Set down every line below, word for word.

(Data items)
━━━━━━━━━━━━━━━━

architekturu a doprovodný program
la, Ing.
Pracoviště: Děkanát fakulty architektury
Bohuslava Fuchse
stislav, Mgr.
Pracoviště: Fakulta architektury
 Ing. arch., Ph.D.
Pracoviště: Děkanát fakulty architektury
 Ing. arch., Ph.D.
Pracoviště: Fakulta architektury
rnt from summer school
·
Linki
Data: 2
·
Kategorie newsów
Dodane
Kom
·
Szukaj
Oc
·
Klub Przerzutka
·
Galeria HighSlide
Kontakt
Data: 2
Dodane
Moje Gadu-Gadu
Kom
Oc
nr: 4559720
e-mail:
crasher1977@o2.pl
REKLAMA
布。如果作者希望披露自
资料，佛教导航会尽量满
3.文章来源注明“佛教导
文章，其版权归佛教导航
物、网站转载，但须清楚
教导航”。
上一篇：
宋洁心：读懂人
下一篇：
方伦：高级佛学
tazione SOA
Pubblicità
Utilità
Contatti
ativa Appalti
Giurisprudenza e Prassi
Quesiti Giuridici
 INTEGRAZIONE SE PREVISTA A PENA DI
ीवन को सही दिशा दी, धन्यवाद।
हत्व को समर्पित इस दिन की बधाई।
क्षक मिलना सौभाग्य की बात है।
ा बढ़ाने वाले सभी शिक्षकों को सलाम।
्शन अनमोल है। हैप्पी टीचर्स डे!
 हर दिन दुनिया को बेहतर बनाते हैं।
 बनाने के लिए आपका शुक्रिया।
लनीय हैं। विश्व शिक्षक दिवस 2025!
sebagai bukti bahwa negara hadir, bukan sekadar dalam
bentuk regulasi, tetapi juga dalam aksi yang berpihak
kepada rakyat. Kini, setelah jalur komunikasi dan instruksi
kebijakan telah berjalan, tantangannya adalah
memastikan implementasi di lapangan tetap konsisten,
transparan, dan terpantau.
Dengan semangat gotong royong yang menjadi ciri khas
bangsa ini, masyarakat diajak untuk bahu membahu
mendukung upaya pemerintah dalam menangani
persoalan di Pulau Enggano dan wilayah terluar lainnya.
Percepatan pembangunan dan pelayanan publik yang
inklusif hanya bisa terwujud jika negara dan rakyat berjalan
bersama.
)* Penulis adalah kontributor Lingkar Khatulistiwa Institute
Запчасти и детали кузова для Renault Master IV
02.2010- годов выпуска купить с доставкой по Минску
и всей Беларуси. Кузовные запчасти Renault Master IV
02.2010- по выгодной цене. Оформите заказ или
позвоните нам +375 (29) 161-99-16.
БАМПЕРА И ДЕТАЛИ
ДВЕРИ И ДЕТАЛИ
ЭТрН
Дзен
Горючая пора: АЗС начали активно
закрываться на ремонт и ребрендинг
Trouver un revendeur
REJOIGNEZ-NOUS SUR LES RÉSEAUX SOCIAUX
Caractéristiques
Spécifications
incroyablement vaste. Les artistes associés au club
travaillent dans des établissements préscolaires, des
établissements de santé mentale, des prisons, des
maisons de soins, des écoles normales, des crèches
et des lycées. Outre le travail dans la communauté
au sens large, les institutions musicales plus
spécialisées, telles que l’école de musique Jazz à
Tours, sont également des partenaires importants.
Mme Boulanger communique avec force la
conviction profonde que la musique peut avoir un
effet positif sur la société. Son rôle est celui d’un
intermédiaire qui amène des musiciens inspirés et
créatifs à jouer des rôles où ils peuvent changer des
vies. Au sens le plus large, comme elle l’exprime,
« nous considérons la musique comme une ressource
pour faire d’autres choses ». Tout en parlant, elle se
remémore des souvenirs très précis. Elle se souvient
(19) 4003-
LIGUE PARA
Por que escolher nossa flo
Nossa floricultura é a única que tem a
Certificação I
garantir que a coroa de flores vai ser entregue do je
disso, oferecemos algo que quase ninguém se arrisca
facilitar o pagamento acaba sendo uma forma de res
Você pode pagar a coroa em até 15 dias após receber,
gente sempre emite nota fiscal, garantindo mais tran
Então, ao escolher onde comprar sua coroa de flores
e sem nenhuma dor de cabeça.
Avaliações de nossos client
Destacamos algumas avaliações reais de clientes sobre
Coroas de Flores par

━━━━━━━━━━━━━━━━

:: EXERCISE ANSWER ::
architekturu a doprovodný program
la, Ing.
Pracoviště: Děkanát fakulty architektury
Bohuslava Fuchse
stislav, Mgr.
Pracoviště: Fakulta architektury
 Ing. arch., Ph.D.
Pracoviště: Děkanát fakulty architektury
 Ing. arch., Ph.D.
Pracoviště: Fakulta architektury
rnt from summer school
·
Linki
Data: 2
·
Kategorie newsów
Dodane
Kom
·
Szukaj
Oc
·
Klub Przerzutka
·
Galeria HighSlide
Kontakt
Data: 2
Dodane
Moje Gadu-Gadu
Kom
Oc
nr: 4559720
e-mail:
crasher1977@o2.pl
REKLAMA
布。如果作者希望披露自
资料，佛教导航会尽量满
3.文章来源注明“佛教导
文章，其版权归佛教导航
物、网站转载，但须清楚
教导航”。
上一篇：
宋洁心：读懂人
下一篇：
方伦：高级佛学
tazione SOA
Pubblicità
Utilità
Contatti
ativa Appalti
Giurisprudenza e Prassi
Quesiti Giuridici
 INTEGRAZIONE SE PREVISTA A PENA DI
ीवन को सही दिशा दी, धन्यवाद।
हत्व को समर्पित इस दिन की बधाई।
क्षक मिलना सौभाग्य की बात है।
ा बढ़ाने वाले सभी शिक्षकों को सलाम।
्शन अनमोल है। हैप्पी टीचर्स डे!
 हर दिन दुनिया को बेहतर बनाते हैं।
 बनाने के लिए आपका शुक्रिया।
लनीय हैं। विश्व शिक्षक दिवस 2025!
sebagai bukti bahwa negara hadir, bukan sekadar dalam
bentuk regulasi, tetapi juga dalam aksi yang berpihak
kepada rakyat. Kini, setelah jalur komunikasi dan instruksi
kebijakan telah berjalan, tantangannya adalah
memastikan implementasi di lapangan tetap konsisten,
transparan, dan terpantau.
Dengan semangat gotong royong yang menjadi ciri khas
bangsa ini, masyarakat diajak untuk bahu membahu
mendukung upaya pemerintah dalam menangani
persoalan di Pulau Enggano dan wilayah terluar lainnya.
Percepatan pembangunan dan pelayanan publik yang
inklusif hanya bisa terwujud jika negara dan rakyat berjalan
bersama.
)* Penulis adalah kontributor Lingkar Khatulistiwa Institute
Запчасти и детали кузова для Renault Master IV
02.2010- годов выпуска купить с доставкой по Минску
и всей Беларуси. Кузовные запчасти Renault Master IV
02.2010- по выгодной цене. Оформите заказ или
позвоните нам +375 (29) 161-99-16.
БАМПЕРА И ДЕТАЛИ
ДВЕРИ И ДЕТАЛИ
ЭТрН
Дзен
Горючая пора: АЗС начали активно
закрываться на ремонт и ребрендинг
Trouver un revendeur
REJOIGNEZ-NOUS SUR LES RÉSEAUX SOCIAUX
Caractéristiques
Spécifications
incroyablement vaste. Les artistes associés au club
travaillent dans des établissements préscolaires, des
établissements de santé mentale, des prisons, des
maisons de soins, des écoles normales, des crèches
et des lycées. Outre le travail dans la communauté
au sens large, les institutions musicales plus
spécialisées, telles que l’école de musique Jazz à
Tours, sont également des partenaires importants.
Mme Boulanger communique avec force la
conviction profonde que la musique peut avoir un
effet positif sur la société. Son rôle est celui d’un
intermédiaire qui amène des musiciens inspirés et
créatifs à jouer des rôles où ils peuvent changer des
vies. Au sens le plus large, comme elle l’exprime,
« nous considérons la musique comme une ressource
pour faire d’autres choses ». Tout en parlant, elle se
remémore des souvenirs très précis. Elle se souvient
(19) 4003-
LIGUE PARA
Por que escolher nossa flo
Nossa floricultura é a única que tem a
Certificação I
garantir que a coroa de flores vai ser entregue do je
disso, oferecemos algo que quase ninguém se arrisca
facilitar o pagamento acaba sendo uma forma de res
Você pode pagar a coroa em até 15 dias após receber,
gente sempre emite nota fiscal, garantindo mais tran
Então, ao escolher onde comprar sua coroa de flores
e sem nenhuma dor de cabeça.
Avaliações de nossos client
Destacamos algumas avaliações reais de clientes sobre
Coroas de Flores par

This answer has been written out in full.